▶ **WHAT NEEDS TO BE DONE**: Answer with a number only, stating how many lines of the records hold the word "wooden".
DATA PROVIDED START
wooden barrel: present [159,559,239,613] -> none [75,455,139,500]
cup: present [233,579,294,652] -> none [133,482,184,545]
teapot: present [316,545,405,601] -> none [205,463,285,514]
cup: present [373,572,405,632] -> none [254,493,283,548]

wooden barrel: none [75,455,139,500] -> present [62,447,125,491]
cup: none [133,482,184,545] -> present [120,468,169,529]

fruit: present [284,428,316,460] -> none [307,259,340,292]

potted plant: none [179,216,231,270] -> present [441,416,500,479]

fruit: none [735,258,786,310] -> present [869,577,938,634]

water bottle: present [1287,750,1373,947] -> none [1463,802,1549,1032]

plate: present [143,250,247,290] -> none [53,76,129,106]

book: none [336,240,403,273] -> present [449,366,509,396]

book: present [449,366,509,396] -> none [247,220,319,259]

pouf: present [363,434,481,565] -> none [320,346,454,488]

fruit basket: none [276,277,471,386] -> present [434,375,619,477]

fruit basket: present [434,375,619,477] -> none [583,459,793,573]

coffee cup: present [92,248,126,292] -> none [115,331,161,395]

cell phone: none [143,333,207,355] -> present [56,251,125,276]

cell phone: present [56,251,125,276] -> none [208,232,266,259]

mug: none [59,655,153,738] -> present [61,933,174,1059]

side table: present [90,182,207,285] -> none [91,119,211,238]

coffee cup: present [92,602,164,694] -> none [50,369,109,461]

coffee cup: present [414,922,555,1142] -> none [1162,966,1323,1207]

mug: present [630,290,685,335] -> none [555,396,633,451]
DATA PROVIDED END
▶ **EXERCISE RESPONSE**: 2